By Kristina Fiore, Staff Writer, MedPage Today
Published: February 11, 2009
Reviewed by Dori F. Zaleznik, MD; Associate Clinical Professor of Medicine, Harvard Medical School, Boston.
IOWA CITY, Iowa, Feb. 11 -- The difficult judgment call on whether Alzheimer's patients are safe to drive can be helped by a battery of cognitive tests, researchers here said.
* Explain to interested patients that tests of memory, visual, and motor abilities may predict which patients with Alzheimer's disease may make more safety errors while driving.
Patients who performed better on these tests made fewer errors during a supervised test drive, Jeffrey D. Dawson, M.D., of the University of Iowa, and colleagues reported in the Feb. 10 issue of Neurology.
"By measuring driver performance through off-road tests of memory, visual, and motor abilities, we may be able to develop a standardized assessment of a person's fitness to drive," Dr. Dawson said.
To determine whether performance on tests of cognition, visual perception, and motor function could predict the level of safety in licensed drivers with early Alzheimer's, the researchers conducted a controlled trial of 40 patients with mild disease and 115 patients without dementia.
All participants were tested on a battery of cognitive, visual, and motor tasks, from which the researchers calculated a composite measure of cognitive impairment (COGSTAT).
An experimental drive was conducted aboard ARGOS (Automobile for Research in Ergonomics and Safety), which has hidden instrumentation and sensors.
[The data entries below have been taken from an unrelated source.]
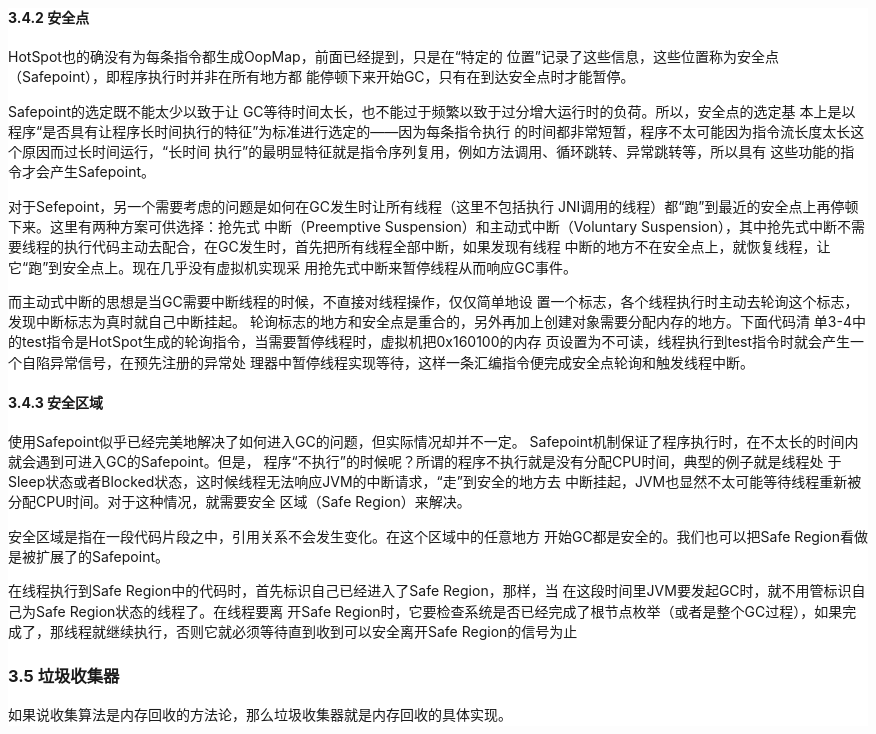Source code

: #### 3.4.2 安全点
HotSpot也的确没有为每条指令都生成OopMap，前面已经提到，只是在“特定的
位置”记录了这些信息，这些位置称为安全点（Safepoint），即程序执行时并非在所有地方都
能停顿下来开始GC，只有在到达安全点时才能暂停。

Safepoint的选定既不能太少以致于让
GC等待时间太长，也不能过于频繁以致于过分增大运行时的负荷。所以，安全点的选定基
本上是以程序“是否具有让程序长时间执行的特征”为标准进行选定的——因为每条指令执行
的时间都非常短暂，程序不太可能因为指令流长度太长这个原因而过长时间运行，“长时间
执行”的最明显特征就是指令序列复用，例如方法调用、循环跳转、异常跳转等，所以具有
这些功能的指令才会产生Safepoint。

对于Sefepoint，另一个需要考虑的问题是如何在GC发生时让所有线程（这里不包括执行
JNI调用的线程）都“跑”到最近的安全点上再停顿下来。这里有两种方案可供选择：抢先式
中断（Preemptive Suspension）和主动式中断（Voluntary Suspension），其中抢先式中断不需
要线程的执行代码主动去配合，在GC发生时，首先把所有线程全部中断，如果发现有线程
中断的地方不在安全点上，就恢复线程，让它“跑”到安全点上。现在几乎没有虚拟机实现采
用抢先式中断来暂停线程从而响应GC事件。

而主动式中断的思想是当GC需要中断线程的时候，不直接对线程操作，仅仅简单地设
置一个标志，各个线程执行时主动去轮询这个标志，发现中断标志为真时就自己中断挂起。
轮询标志的地方和安全点是重合的，另外再加上创建对象需要分配内存的地方。下面代码清
单3-4中的test指令是HotSpot生成的轮询指令，当需要暂停线程时，虚拟机把0x160100的内存
页设置为不可读，线程执行到test指令时就会产生一个自陷异常信号，在预先注册的异常处
理器中暂停线程实现等待，这样一条汇编指令便完成安全点轮询和触发线程中断。

#### 3.4.3 安全区域
使用Safepoint似乎已经完美地解决了如何进入GC的问题，但实际情况却并不一定。
Safepoint机制保证了程序执行时，在不太长的时间内就会遇到可进入GC的Safepoint。但是，
程序“不执行”的时候呢？所谓的程序不执行就是没有分配CPU时间，典型的例子就是线程处
于Sleep状态或者Blocked状态，这时候线程无法响应JVM的中断请求，“走”到安全的地方去
中断挂起，JVM也显然不太可能等待线程重新被分配CPU时间。对于这种情况，就需要安全
区域（Safe Region）来解决。

安全区域是指在一段代码片段之中，引用关系不会发生变化。在这个区域中的任意地方
开始GC都是安全的。我们也可以把Safe Region看做是被扩展了的Safepoint。

在线程执行到Safe Region中的代码时，首先标识自己已经进入了Safe Region，那样，当
在这段时间里JVM要发起GC时，就不用管标识自己为Safe Region状态的线程了。在线程要离
开Safe Region时，它要检查系统是否已经完成了根节点枚举（或者是整个GC过程），如果完
成了，那线程就继续执行，否则它就必须等待直到收到可以安全离开Safe Region的信号为止
### 3.5 垃圾收集器
如果说收集算法是内存回收的方法论，那么垃圾收集器就是内存回收的具体实现。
Participants drove a supervised 35-mile test drive on roads within and surrounding Iowa City.
A certified safe driving instructor reviewed video tapes of each drive to assess the number and type of safety errors made by the drivers.
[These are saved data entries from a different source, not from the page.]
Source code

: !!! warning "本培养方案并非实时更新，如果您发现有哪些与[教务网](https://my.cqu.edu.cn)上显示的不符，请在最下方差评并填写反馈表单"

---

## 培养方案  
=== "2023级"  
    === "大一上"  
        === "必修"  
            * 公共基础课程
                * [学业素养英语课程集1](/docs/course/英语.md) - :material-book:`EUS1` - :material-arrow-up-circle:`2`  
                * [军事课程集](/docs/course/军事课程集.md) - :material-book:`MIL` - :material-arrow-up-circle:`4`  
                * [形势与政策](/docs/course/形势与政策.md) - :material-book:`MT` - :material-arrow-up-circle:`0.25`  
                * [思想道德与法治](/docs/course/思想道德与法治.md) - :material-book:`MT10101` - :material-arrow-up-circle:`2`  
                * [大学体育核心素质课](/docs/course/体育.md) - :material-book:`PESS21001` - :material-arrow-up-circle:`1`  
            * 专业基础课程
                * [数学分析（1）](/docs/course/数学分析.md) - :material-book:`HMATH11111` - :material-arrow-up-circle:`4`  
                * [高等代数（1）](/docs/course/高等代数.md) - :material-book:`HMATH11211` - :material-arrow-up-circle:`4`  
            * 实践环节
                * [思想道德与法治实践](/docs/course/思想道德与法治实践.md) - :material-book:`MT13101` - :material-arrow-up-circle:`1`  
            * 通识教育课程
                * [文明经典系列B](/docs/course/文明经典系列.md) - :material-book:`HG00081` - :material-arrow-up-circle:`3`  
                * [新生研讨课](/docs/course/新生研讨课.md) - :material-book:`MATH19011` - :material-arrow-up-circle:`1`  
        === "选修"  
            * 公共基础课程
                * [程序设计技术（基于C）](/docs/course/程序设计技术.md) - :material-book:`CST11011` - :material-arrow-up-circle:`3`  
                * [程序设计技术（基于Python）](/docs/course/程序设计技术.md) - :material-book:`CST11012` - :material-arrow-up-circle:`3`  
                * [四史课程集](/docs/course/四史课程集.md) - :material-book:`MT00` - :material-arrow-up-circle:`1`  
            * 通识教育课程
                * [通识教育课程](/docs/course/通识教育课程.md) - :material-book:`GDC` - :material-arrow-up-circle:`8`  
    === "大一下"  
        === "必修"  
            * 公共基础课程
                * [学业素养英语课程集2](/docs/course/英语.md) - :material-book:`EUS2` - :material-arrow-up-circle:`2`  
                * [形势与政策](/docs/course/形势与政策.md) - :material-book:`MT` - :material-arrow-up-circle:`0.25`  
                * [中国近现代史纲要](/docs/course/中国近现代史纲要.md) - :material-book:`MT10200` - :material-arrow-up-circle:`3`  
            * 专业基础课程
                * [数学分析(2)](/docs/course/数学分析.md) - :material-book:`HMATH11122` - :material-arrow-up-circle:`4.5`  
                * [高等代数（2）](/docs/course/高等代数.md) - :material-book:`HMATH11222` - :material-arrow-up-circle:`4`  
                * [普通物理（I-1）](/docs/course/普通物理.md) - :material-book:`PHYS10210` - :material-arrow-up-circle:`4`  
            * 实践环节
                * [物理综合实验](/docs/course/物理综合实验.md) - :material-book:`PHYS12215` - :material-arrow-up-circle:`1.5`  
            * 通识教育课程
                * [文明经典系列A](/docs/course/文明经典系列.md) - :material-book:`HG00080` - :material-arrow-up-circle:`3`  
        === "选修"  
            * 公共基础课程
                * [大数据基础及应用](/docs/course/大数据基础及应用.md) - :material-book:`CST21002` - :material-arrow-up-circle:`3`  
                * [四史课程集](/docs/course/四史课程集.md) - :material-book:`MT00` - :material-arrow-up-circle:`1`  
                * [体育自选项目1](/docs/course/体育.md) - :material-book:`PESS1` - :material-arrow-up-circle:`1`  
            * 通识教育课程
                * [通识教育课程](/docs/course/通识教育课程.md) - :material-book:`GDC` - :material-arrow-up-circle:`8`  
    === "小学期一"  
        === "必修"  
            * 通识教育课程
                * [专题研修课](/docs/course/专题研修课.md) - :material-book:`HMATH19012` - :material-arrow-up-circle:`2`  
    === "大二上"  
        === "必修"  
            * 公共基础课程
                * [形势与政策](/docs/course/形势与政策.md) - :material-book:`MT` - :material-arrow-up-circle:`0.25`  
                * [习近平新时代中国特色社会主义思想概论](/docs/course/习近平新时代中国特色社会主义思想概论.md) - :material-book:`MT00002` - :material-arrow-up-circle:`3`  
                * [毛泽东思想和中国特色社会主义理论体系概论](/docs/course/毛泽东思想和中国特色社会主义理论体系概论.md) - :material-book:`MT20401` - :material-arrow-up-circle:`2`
The researchers found that drivers with Alzheimer's disease committed an average of 42 safety errors per drive, compared with an average of 33.2 for controls.
Lane observance errors were significantly more common in the Alzheimer's group, but no other general category of errors was significantly more common in Alzheimer's patients.
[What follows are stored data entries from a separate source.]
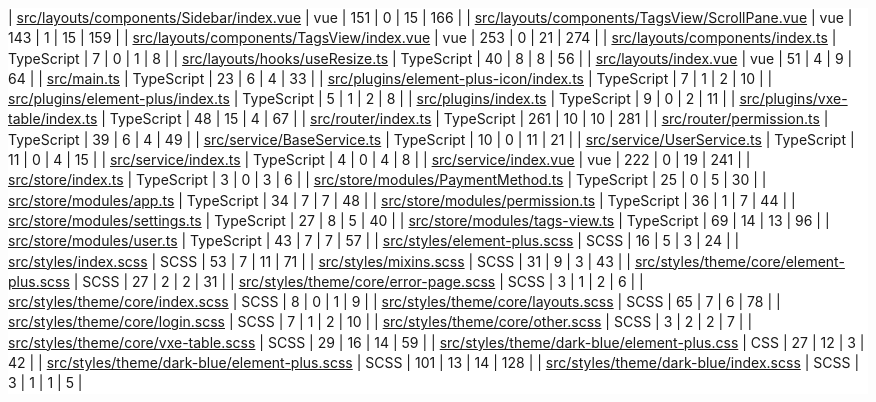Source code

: | [src/layouts/components/Sidebar/index.vue](/src/layouts/components/Sidebar/index.vue) | vue | 151 | 0 | 15 | 166 |
| [src/layouts/components/TagsView/ScrollPane.vue](/src/layouts/components/TagsView/ScrollPane.vue) | vue | 143 | 1 | 15 | 159 |
| [src/layouts/components/TagsView/index.vue](/src/layouts/components/TagsView/index.vue) | vue | 253 | 0 | 21 | 274 |
| [src/layouts/components/index.ts](/src/layouts/components/index.ts) | TypeScript | 7 | 0 | 1 | 8 |
| [src/layouts/hooks/useResize.ts](/src/layouts/hooks/useResize.ts) | TypeScript | 40 | 8 | 8 | 56 |
| [src/layouts/index.vue](/src/layouts/index.vue) | vue | 51 | 4 | 9 | 64 |
| [src/main.ts](/src/main.ts) | TypeScript | 23 | 6 | 4 | 33 |
| [src/plugins/element-plus-icon/index.ts](/src/plugins/element-plus-icon/index.ts) | TypeScript | 7 | 1 | 2 | 10 |
| [src/plugins/element-plus/index.ts](/src/plugins/element-plus/index.ts) | TypeScript | 5 | 1 | 2 | 8 |
| [src/plugins/index.ts](/src/plugins/index.ts) | TypeScript | 9 | 0 | 2 | 11 |
| [src/plugins/vxe-table/index.ts](/src/plugins/vxe-table/index.ts) | TypeScript | 48 | 15 | 4 | 67 |
| [src/router/index.ts](/src/router/index.ts) | TypeScript | 261 | 10 | 10 | 281 |
| [src/router/permission.ts](/src/router/permission.ts) | TypeScript | 39 | 6 | 4 | 49 |
| [src/service/BaseService.ts](/src/service/BaseService.ts) | TypeScript | 10 | 0 | 11 | 21 |
| [src/service/UserService.ts](/src/service/UserService.ts) | TypeScript | 11 | 0 | 4 | 15 |
| [src/service/index.ts](/src/service/index.ts) | TypeScript | 4 | 0 | 4 | 8 |
| [src/service/index.vue](/src/service/index.vue) | vue | 222 | 0 | 19 | 241 |
| [src/store/index.ts](/src/store/index.ts) | TypeScript | 3 | 0 | 3 | 6 |
| [src/store/modules/PaymentMethod.ts](/src/store/modules/PaymentMethod.ts) | TypeScript | 25 | 0 | 5 | 30 |
| [src/store/modules/app.ts](/src/store/modules/app.ts) | TypeScript | 34 | 7 | 7 | 48 |
| [src/store/modules/permission.ts](/src/store/modules/permission.ts) | TypeScript | 36 | 1 | 7 | 44 |
| [src/store/modules/settings.ts](/src/store/modules/settings.ts) | TypeScript | 27 | 8 | 5 | 40 |
| [src/store/modules/tags-view.ts](/src/store/modules/tags-view.ts) | TypeScript | 69 | 14 | 13 | 96 |
| [src/store/modules/user.ts](/src/store/modules/user.ts) | TypeScript | 43 | 7 | 7 | 57 |
| [src/styles/element-plus.scss](/src/styles/element-plus.scss) | SCSS | 16 | 5 | 3 | 24 |
| [src/styles/index.scss](/src/styles/index.scss) | SCSS | 53 | 7 | 11 | 71 |
| [src/styles/mixins.scss](/src/styles/mixins.scss) | SCSS | 31 | 9 | 3 | 43 |
| [src/styles/theme/core/element-plus.scss](/src/styles/theme/core/element-plus.scss) | SCSS | 27 | 2 | 2 | 31 |
| [src/styles/theme/core/error-page.scss](/src/styles/theme/core/error-page.scss) | SCSS | 3 | 1 | 2 | 6 |
| [src/styles/theme/core/index.scss](/src/styles/theme/core/index.scss) | SCSS | 8 | 0 | 1 | 9 |
| [src/styles/theme/core/layouts.scss](/src/styles/theme/core/layouts.scss) | SCSS | 65 | 7 | 6 | 78 |
| [src/styles/theme/core/login.scss](/src/styles/theme/core/login.scss) | SCSS | 7 | 1 | 2 | 10 |
| [src/styles/theme/core/other.scss](/src/styles/theme/core/other.scss) | SCSS | 3 | 2 | 2 | 7 |
| [src/styles/theme/core/vxe-table.scss](/src/styles/theme/core/vxe-table.scss) | SCSS | 29 | 16 | 14 | 59 |
| [src/styles/theme/dark-blue/element-plus.css](/src/styles/theme/dark-blue/element-plus.css) | CSS | 27 | 12 | 3 | 42 |
| [src/styles/theme/dark-blue/element-plus.scss](/src/styles/theme/dark-blue/element-plus.scss) | SCSS | 101 | 13 | 14 | 128 |
| [src/styles/theme/dark-blue/index.scss](/src/styles/theme/dark-blue/index.scss) | SCSS | 3 | 1 | 1 | 5 |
"This suggests that patients with mild Alzheimer's have the ability to handle certain aspects of driving," the researchers said.
Some of the more serious errors in this class included straddling the center line and failing to proceed through the intersection even though the light had turned green.
Drivers with higher overall cognitive function as measured by COGSTAT tended to make fewer total safety errors, the researchers said.
Other tests that were significant predictors of safety errors among drivers with the disease included working memory, visual search and visual motor speed, visuo-constructional abilities, and motor function.
"Given that driving puts demands on diverse cognitive functions, it is unlikely that a test of any single cognitive ability will be an accurate predictor of driving safety," the researchers said.
The study may have been limited by a lack of investigation of other environmental factors, such as having family members in the vehicle and time of day, as well as a possible lack of generalizability because only seven of the 40 patients in the experimental group were women.
Still, the researchers concluded that for predicting safety errors within the Alzheimer's disease group, "off-road neuropsychological tests of cognition, vision, and motor abilities gave additional information above and beyond diagnosis alone. Hence, performance on these tests can be helpful when predicting whether a patient with Alzheimer's disease can safely drive a vehicle."